S&P cuts US debt outlook to Negative: The Implications
Tom Sowanick, is Co-President and Chief Investment Officer of Omnivest Group in Princeton Junction, N.J.
Standard and Poor’s Rating Service cut its outlook on the US Government’s long-term debt to negative this morning and the implications are quite resounding.
First and foremost, the demarcation of “risk-free” is now being challenged. Moreover, where do global investors turn to during periods of great uncertainty which leads to certain flight-to-quality? Historically, the US bond market and the US dollar
have benefited from a flight-to-quality.
However, this too is now being challenged by the potential downgrade of US Treasury debt.
Over the very near term, the asset class which will benefit most from the risk of a Treasury downgrade will be real assets, such as gold, silver and other metals, as well as land as the perceived safety of physical assets moves ahead of paper assets.
Conversely, long-term Treasury yields are most vulnerable to losing value, as the long-term outlook for credit quality becomes questionable.

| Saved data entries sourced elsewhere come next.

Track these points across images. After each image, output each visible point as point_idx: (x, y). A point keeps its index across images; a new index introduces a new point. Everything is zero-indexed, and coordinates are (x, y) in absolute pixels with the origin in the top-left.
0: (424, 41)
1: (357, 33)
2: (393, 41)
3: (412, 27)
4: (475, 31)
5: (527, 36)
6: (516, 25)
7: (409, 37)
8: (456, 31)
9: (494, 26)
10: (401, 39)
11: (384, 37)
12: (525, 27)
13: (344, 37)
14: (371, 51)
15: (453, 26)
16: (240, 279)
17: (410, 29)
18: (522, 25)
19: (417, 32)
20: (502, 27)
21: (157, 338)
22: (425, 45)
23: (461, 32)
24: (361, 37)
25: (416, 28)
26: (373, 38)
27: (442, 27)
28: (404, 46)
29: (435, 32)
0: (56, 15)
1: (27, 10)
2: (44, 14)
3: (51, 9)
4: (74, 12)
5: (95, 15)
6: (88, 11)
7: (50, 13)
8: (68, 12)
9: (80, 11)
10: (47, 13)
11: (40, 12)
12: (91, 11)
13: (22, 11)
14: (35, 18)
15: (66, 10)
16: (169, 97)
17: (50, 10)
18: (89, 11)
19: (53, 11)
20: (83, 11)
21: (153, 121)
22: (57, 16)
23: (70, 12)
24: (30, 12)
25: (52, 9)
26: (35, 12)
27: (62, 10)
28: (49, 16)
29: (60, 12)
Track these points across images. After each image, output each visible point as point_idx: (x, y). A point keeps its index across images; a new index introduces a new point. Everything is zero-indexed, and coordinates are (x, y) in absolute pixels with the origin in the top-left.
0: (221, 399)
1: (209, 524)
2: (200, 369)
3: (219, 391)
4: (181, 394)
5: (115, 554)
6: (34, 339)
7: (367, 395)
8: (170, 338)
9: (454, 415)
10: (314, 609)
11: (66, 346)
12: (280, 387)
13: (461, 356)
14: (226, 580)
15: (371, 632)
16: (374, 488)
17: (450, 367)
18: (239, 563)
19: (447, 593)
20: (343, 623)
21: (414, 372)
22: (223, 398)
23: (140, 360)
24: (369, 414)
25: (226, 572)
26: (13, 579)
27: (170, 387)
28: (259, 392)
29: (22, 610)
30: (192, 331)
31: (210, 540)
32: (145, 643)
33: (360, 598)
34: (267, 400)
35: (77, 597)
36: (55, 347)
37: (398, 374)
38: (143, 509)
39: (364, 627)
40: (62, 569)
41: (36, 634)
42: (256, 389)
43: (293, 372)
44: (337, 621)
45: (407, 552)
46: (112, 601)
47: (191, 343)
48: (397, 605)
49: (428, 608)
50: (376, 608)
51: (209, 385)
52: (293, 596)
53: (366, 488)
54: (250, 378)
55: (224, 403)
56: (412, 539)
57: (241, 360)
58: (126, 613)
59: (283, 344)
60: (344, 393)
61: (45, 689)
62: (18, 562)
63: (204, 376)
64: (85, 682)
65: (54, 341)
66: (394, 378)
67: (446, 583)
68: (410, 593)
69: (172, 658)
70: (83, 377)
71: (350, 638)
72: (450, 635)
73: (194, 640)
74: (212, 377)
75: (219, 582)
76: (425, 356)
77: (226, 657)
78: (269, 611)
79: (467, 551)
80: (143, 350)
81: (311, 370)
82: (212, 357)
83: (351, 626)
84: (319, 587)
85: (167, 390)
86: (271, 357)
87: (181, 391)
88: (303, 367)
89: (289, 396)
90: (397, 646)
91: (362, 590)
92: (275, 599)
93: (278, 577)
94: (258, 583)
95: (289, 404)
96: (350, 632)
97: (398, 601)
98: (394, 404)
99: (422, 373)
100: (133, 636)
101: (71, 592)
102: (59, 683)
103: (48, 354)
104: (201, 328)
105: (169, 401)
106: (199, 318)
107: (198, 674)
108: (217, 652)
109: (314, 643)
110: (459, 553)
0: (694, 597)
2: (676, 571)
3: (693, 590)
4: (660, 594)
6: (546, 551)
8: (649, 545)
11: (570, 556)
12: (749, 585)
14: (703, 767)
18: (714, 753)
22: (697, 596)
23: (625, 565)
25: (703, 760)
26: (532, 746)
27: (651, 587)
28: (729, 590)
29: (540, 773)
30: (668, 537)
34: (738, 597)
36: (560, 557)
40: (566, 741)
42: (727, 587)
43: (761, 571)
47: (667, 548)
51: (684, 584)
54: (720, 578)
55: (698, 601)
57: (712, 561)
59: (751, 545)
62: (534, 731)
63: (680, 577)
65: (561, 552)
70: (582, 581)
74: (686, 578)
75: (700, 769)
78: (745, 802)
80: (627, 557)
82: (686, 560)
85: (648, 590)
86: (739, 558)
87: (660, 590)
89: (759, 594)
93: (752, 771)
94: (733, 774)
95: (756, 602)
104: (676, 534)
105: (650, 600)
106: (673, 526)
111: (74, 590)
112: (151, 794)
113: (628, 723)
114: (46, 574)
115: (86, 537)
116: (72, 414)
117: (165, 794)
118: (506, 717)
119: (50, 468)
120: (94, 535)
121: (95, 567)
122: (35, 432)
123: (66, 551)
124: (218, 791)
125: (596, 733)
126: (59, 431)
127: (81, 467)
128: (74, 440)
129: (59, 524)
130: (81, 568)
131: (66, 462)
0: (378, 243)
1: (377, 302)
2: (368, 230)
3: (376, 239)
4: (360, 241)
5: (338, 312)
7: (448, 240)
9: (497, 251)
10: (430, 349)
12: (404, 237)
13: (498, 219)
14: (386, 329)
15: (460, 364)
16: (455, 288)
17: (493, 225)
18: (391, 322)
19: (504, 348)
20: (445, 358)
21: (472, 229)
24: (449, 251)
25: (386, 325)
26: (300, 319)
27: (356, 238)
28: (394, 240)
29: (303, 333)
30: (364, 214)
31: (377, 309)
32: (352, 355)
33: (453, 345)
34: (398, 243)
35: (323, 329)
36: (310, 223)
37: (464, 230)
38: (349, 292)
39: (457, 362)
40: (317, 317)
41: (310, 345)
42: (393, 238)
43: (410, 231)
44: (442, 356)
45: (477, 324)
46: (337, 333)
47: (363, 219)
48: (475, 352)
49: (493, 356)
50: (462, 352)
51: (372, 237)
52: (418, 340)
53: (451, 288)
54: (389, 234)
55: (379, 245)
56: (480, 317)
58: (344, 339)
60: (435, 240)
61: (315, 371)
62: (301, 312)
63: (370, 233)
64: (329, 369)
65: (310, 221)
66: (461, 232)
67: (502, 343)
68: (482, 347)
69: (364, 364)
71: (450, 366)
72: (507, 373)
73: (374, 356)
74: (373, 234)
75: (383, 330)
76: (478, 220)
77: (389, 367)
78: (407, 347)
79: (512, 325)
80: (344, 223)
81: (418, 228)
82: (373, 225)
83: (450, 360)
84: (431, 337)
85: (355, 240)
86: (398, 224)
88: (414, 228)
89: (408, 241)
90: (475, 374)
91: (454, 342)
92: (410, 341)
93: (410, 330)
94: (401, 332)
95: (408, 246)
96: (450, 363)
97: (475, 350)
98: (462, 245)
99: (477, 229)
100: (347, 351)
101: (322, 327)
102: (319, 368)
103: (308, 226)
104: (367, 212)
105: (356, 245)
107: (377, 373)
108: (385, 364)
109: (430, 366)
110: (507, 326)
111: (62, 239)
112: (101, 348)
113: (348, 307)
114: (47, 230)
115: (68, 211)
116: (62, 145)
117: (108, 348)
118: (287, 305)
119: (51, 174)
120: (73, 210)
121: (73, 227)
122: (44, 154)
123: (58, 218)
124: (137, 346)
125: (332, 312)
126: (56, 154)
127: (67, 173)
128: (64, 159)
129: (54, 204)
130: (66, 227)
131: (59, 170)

Hence, risk of a much steeper yield curve, in the near term, has returned until the Federal Reserve begins
to normalize interest rates.
Municipal debt may have just been given another negative slap - to the extent that Municipal debt has been pre-refunded with Treasury debt. Any downgrade of US Treasury debt will also cause a downgrade of the collateral used to pre-refund Municipal debt securities.
Corporate debt and equities should benefit from any downgrade of US Treasury debt. Why? The answer is that the transparency of corporate balance sheets and the general tone of improving corporate credit quality runs counter to the ballooning
debt of the federal and local government(s).
It is important to remember that the $1.4 trillion US dollar deficit is not the sole byproduct of QE1 and QE2. Quite the contrary; the poor US fiscal condition is also clearly the result of years of abusive over-spending, relative to large entitlement plans, and uncontrolled defense spending.
The US dollar is also at great risk of losing its unambiguous role as the world’s global reserve currency. The currencies that benefit will be the Swiss Franc, BRIC currencies and the euro. More broadly, the shift of economic balance between industrialized countries and the growing strength of emerging countries requires
investors to carefully review their global asset allocation plans. Clearly, we believe that given this new dynamic, emerging equity markets should be expected to outperform developed equity markets.
In the debt markets, we find that high-yield debt and investment grade corporate debt will continue to outperform both Treasury debt and Municipal bonds. The risk of a downgrade of US Treasury debt will likely delay any Fed action to begin to lift
rates. As such, interest rate volatility will be unevenly distributed to the back-end of the Treasury yield curve.